#### Exercise goal:
Reproduce word for word every line of the entries below, from the line containing "- CubeMassageGame.cs" through the final line, and nothing else.

#### Data section:
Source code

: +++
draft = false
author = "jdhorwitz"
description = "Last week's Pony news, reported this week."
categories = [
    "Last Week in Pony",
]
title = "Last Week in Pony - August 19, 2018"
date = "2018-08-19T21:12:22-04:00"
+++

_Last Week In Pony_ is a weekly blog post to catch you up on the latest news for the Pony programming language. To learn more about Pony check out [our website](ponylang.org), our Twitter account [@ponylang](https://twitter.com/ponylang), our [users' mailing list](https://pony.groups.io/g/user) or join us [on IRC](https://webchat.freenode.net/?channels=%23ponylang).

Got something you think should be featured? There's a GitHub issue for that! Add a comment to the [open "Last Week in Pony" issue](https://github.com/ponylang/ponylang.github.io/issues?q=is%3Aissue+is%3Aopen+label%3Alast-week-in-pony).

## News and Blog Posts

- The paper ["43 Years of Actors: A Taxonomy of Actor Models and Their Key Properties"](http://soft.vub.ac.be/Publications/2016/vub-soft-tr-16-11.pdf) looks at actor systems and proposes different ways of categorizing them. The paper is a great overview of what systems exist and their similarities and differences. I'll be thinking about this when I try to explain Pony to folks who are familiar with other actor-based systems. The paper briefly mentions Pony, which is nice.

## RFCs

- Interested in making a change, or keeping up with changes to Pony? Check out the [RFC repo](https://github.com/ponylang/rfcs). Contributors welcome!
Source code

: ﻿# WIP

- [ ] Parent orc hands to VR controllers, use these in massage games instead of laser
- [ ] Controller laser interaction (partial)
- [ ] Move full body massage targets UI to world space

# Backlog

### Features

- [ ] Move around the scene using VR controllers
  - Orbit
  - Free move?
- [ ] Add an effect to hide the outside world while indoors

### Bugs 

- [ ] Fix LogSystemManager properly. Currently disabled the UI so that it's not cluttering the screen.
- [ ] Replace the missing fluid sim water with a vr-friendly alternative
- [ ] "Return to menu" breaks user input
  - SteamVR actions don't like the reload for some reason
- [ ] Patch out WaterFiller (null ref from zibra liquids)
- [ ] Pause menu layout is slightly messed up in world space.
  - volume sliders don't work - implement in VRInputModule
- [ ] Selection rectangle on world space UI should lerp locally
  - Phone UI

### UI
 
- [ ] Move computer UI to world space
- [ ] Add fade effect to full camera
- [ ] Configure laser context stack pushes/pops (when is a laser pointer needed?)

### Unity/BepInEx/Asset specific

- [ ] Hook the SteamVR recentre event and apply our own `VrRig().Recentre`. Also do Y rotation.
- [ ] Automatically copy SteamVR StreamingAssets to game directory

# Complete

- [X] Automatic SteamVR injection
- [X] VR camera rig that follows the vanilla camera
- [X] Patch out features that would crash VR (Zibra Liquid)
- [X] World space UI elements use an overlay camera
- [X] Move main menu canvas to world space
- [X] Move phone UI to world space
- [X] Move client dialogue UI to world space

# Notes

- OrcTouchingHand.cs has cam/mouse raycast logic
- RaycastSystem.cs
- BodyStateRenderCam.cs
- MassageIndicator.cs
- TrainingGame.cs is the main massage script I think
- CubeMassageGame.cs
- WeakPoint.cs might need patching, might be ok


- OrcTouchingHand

#### Answer to this exercise:
- CubeMassageGame.cs
- WeakPoint.cs might need patching, might be ok


- OrcTouchingHand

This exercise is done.